The Black Death
Monday, March 22nd, 2010The Black Death was a plague that swept through Europe in the 1300s that killed somewhere between 30 and 60 percent of their population. It was carried by fleas, which lived on rats, which could easily stow away on ships and be transported from country to country. The disease peaked in Europe between 1348 and 1350.

the black death
There were three types of plague associated with this time period that took hundreds of thousands of lives, and their symptoms varied. If you had been so unfortunate to get the bubonic plague (which was very likely, as it was the most common of the three during the black death), you would first feel general uneasiness. Like that feeling that something is wrong, but you can’t quite place your finger on what. It would soon be followed by nausea, vomiting, headaches, and very painful joint aches. You would develop a fever of somewhere between 101 and 105 degrees Fahrenheit, and likely be dead within eight days. The mortality rate for the bubonic plague was somewhere between 30 and 75%
The second most common had a mortality rate of 90-95% and was known as the Pneumonic plague. There was a bad fever associated with this as well.

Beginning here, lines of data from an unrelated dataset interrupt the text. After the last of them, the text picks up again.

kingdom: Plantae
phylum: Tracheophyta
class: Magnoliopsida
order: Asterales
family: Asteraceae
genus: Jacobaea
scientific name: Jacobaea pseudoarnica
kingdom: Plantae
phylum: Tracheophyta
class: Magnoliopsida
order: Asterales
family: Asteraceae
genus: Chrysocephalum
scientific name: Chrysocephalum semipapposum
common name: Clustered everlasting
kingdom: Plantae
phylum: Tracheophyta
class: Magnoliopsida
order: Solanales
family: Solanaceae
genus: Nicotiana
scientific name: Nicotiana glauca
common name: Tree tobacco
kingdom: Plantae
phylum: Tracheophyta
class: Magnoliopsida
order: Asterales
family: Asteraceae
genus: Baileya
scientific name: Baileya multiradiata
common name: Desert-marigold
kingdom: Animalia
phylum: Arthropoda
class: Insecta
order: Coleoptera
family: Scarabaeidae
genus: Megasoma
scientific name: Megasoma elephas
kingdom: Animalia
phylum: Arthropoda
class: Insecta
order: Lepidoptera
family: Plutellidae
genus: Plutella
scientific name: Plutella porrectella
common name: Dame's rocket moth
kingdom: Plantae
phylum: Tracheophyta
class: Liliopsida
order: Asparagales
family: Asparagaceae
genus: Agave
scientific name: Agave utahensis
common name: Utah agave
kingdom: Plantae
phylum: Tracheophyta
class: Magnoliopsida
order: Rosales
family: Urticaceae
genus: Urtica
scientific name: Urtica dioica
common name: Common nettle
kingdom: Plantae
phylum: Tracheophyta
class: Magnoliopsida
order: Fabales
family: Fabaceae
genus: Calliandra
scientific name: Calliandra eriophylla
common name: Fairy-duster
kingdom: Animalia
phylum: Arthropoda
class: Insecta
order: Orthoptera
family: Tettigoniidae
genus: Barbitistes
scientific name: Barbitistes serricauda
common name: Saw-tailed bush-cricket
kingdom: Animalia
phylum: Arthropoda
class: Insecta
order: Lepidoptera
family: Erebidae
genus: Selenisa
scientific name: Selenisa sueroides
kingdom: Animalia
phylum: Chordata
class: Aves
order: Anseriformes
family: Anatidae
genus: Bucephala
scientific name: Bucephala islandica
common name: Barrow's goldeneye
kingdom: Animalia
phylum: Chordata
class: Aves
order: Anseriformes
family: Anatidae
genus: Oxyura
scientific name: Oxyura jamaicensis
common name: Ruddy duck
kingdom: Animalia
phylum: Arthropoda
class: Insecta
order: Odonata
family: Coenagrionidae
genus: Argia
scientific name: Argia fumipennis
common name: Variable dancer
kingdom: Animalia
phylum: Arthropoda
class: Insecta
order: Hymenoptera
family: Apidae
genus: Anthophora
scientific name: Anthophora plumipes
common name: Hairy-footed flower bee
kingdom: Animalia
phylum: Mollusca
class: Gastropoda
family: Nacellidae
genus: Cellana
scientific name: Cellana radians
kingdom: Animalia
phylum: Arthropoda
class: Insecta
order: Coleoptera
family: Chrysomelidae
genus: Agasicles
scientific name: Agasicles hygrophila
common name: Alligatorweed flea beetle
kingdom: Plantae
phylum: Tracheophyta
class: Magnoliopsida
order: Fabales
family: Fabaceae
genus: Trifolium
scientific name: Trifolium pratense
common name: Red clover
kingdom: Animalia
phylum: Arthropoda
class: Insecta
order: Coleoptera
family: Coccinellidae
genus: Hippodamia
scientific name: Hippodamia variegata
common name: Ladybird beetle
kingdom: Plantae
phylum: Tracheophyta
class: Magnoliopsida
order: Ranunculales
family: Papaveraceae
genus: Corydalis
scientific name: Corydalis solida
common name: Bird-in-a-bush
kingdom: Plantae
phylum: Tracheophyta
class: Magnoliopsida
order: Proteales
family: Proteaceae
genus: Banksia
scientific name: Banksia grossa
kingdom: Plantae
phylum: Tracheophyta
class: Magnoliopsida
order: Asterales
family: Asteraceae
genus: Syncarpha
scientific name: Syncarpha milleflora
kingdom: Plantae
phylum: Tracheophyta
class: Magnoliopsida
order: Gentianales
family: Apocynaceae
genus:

But its main calling card was a bloody, phlegm-y, cough which became more free flowing and a bright red color the further the disease progressed.
The final and least common of the three plagues of the black death was the septicemic plague. Though it was not as common as the other two, it had a nearly one hundred percent mortality rate and the symptoms associated with it were mainly a high fever and purple patches on the skin due to blood clots and internal bleeding. The septicemic plague wasn’t a coughing, sick-sick, kind of illness, you see. It was a multiple organ failure kind of illness.
There have been modern cases of ‘plague’ as recently as 1995, but nowhere close to the epidemic that it was back then. So far, only one modern case has been resistant to antibiotics. Let us hope that it does not mutate and become as dangerous to us as it was to the people of the medieval times.